● Exercise details: Lines in the data below that contain the word "linecap" are to be copied.

● Supplied information:
******************************

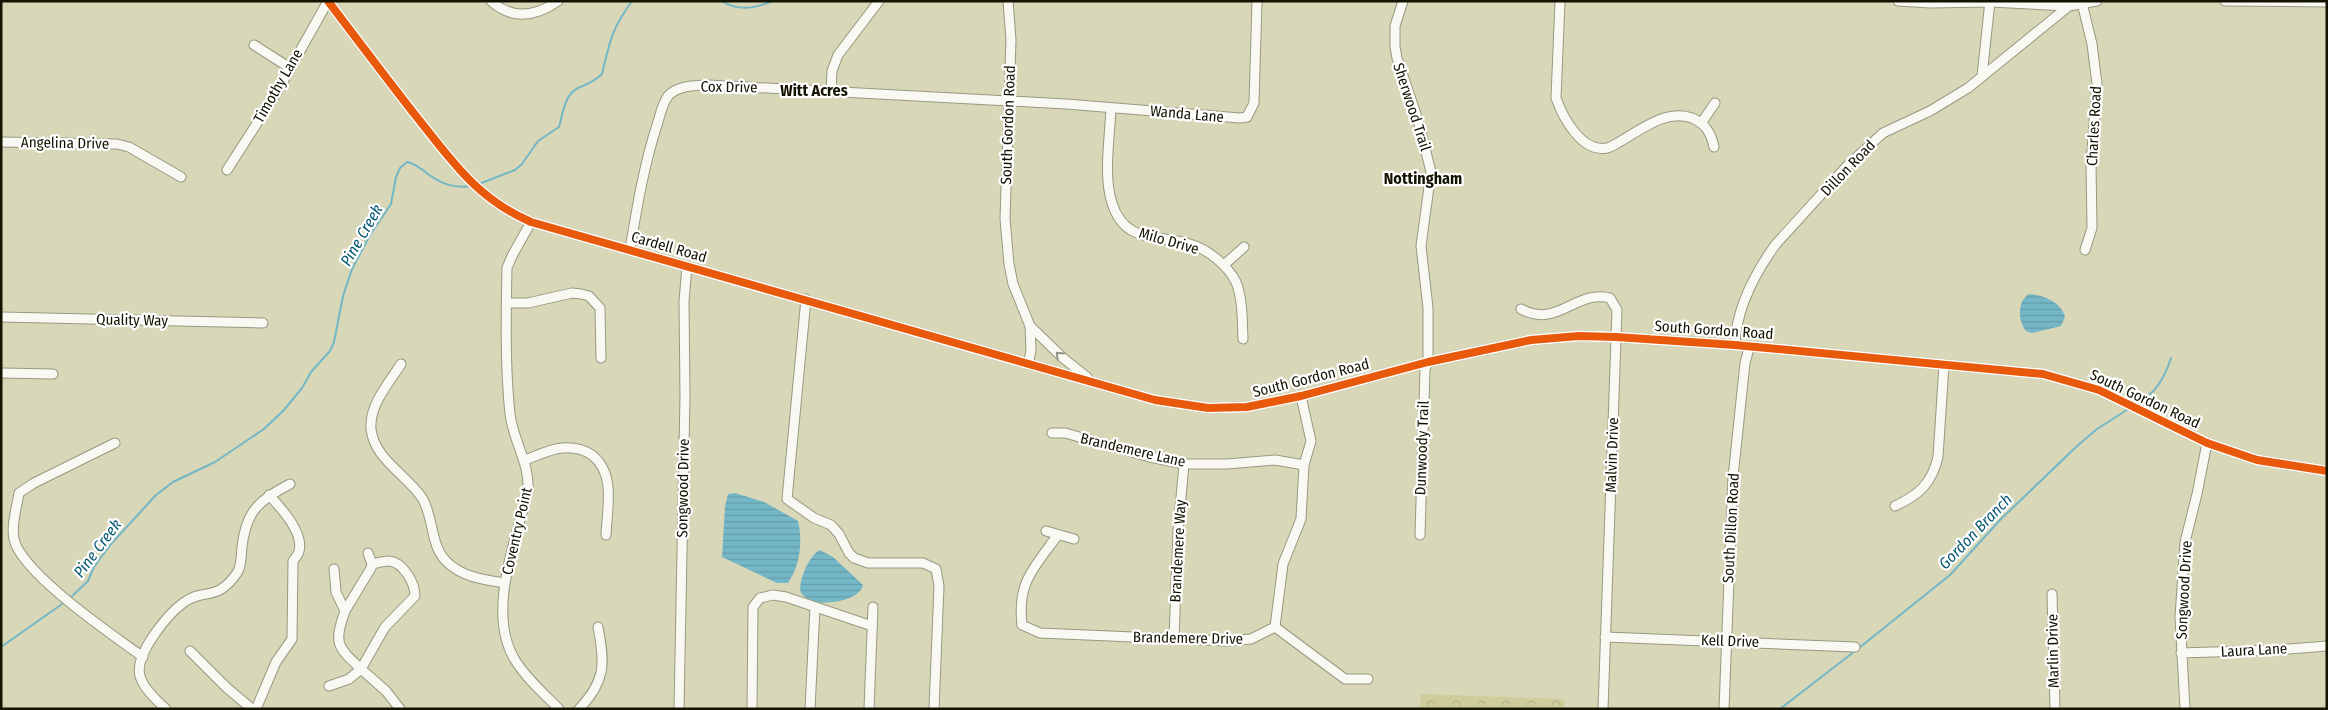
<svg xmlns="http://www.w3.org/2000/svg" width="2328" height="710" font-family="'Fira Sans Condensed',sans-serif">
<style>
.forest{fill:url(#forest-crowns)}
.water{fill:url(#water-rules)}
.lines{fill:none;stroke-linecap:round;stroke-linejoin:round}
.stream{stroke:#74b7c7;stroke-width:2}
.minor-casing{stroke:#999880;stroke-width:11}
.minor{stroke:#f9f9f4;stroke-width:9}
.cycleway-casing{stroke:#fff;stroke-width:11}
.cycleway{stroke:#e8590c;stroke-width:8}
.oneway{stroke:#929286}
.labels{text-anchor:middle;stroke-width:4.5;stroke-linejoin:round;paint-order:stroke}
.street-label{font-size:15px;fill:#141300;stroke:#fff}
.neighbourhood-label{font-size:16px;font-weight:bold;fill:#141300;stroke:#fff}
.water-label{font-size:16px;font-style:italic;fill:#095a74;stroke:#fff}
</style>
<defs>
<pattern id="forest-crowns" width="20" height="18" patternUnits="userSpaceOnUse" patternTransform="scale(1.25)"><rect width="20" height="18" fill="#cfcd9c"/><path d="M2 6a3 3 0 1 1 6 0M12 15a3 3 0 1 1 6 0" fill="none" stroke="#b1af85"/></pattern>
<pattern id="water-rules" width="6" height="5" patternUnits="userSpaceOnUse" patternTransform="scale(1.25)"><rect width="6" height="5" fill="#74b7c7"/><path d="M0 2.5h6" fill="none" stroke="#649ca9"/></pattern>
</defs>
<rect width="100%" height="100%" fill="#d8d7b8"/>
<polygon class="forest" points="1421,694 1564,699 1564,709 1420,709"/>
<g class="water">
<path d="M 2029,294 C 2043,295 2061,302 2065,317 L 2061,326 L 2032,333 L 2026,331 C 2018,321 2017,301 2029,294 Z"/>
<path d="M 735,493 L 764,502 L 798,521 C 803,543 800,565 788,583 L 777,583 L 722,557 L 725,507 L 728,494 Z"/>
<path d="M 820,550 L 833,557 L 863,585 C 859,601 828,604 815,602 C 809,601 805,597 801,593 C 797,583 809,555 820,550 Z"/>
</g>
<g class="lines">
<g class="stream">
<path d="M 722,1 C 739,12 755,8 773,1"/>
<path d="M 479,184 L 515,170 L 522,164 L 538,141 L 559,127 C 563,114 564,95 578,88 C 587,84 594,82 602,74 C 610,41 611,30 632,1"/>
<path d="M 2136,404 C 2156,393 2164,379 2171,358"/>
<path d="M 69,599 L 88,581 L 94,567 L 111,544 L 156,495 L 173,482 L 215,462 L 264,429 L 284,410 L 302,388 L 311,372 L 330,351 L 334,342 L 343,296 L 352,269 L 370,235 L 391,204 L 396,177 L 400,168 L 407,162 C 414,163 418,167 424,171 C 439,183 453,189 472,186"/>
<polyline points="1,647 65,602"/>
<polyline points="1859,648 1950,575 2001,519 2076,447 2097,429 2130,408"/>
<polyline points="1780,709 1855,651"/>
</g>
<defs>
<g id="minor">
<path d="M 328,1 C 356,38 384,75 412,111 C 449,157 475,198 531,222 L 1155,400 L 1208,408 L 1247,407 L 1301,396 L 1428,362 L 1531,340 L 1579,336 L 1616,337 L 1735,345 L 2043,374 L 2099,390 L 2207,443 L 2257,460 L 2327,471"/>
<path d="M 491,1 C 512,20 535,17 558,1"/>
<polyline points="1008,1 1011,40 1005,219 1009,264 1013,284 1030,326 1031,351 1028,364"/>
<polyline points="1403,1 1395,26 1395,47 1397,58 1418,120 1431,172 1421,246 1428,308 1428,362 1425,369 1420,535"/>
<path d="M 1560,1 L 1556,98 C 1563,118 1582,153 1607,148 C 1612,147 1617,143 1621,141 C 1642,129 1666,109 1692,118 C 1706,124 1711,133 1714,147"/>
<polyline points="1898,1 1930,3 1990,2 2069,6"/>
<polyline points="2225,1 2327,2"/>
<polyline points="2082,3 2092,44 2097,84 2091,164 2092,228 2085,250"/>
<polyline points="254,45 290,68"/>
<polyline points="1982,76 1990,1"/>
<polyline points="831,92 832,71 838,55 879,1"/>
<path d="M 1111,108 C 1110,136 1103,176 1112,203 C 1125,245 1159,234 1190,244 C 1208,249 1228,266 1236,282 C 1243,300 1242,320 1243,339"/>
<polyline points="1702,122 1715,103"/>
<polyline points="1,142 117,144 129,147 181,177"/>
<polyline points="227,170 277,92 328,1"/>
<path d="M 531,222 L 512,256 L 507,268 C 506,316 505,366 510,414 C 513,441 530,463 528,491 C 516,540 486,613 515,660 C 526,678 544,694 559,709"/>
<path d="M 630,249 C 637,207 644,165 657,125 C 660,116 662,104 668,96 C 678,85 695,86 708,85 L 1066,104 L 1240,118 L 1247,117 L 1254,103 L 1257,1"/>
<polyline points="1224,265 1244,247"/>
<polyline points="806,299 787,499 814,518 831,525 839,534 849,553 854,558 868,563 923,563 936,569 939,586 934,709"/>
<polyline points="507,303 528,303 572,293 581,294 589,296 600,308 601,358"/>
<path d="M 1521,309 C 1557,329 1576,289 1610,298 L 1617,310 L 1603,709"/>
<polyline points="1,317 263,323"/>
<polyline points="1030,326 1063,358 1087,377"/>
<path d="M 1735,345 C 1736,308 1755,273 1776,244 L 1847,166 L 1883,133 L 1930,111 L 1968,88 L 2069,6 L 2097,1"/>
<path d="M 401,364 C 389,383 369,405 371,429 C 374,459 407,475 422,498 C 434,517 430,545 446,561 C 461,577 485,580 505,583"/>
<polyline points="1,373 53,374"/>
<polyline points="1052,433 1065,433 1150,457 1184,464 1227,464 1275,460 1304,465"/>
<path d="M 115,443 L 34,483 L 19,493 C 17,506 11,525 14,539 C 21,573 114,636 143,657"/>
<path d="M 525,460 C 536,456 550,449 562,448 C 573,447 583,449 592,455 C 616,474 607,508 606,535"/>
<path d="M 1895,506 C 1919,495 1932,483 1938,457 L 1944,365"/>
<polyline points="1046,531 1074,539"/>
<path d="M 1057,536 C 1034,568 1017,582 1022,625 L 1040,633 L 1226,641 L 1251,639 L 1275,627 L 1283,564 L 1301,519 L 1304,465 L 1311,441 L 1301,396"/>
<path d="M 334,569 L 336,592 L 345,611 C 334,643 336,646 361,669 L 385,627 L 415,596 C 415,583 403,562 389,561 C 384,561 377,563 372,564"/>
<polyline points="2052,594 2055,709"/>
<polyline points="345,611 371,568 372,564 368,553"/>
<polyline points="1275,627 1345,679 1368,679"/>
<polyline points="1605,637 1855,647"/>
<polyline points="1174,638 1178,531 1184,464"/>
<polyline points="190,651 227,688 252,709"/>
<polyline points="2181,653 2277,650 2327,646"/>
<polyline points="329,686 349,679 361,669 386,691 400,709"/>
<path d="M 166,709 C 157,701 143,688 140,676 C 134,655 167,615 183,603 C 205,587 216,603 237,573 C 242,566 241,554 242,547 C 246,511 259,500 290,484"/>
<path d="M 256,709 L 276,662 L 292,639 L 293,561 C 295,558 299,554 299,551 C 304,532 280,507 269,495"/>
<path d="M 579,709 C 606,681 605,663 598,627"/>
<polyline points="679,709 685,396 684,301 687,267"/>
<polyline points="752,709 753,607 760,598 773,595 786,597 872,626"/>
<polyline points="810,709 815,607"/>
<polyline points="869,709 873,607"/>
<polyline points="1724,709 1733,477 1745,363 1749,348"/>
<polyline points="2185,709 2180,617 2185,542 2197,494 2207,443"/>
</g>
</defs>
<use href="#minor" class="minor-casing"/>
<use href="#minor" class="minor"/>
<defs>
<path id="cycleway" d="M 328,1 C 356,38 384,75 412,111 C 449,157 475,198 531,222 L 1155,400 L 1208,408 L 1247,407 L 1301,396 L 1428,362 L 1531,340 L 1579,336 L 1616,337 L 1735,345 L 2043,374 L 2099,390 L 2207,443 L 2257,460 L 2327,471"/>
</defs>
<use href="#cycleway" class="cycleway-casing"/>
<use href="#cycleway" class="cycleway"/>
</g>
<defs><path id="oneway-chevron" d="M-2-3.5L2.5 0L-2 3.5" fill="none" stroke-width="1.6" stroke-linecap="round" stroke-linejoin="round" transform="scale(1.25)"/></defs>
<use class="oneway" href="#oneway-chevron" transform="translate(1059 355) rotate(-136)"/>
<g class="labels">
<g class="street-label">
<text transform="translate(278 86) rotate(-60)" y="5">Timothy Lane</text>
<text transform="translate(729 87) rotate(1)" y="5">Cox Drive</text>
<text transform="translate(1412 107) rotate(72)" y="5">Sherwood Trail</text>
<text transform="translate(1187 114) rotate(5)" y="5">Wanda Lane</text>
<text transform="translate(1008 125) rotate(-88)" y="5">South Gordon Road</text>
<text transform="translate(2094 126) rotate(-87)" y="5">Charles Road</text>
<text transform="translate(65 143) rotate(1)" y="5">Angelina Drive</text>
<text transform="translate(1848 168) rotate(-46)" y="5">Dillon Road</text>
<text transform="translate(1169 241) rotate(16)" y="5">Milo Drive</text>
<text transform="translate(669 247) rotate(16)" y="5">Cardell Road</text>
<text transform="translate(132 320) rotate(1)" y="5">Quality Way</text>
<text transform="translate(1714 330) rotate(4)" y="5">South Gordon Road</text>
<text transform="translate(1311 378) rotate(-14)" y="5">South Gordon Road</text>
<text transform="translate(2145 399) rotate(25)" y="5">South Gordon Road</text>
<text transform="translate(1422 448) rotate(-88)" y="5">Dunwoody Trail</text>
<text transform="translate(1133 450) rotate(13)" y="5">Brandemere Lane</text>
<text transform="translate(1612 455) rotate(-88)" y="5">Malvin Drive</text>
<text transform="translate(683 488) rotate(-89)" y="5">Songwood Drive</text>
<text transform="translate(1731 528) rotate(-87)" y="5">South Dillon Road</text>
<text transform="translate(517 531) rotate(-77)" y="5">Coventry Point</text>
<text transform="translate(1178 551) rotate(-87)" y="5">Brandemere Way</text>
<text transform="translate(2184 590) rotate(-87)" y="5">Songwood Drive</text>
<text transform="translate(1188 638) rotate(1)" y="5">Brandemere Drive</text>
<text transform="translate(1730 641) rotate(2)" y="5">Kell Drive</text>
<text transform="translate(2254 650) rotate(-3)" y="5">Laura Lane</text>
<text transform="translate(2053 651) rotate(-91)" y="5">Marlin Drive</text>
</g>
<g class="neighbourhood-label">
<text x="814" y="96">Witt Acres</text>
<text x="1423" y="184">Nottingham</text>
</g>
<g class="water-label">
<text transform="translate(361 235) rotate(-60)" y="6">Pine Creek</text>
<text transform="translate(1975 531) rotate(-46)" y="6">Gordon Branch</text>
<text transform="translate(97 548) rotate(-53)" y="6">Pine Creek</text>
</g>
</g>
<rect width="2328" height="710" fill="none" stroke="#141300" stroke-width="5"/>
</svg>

******************************

● Exercise solution:
.lines{fill:none;stroke-linecap:round;stroke-linejoin:round}
<defs><path id="oneway-chevron" d="M-2-3.5L2.5 0L-2 3.5" fill="none" stroke-width="1.6" stroke-linecap="round" stroke-linejoin="round" transform="scale(1.25)"/></defs>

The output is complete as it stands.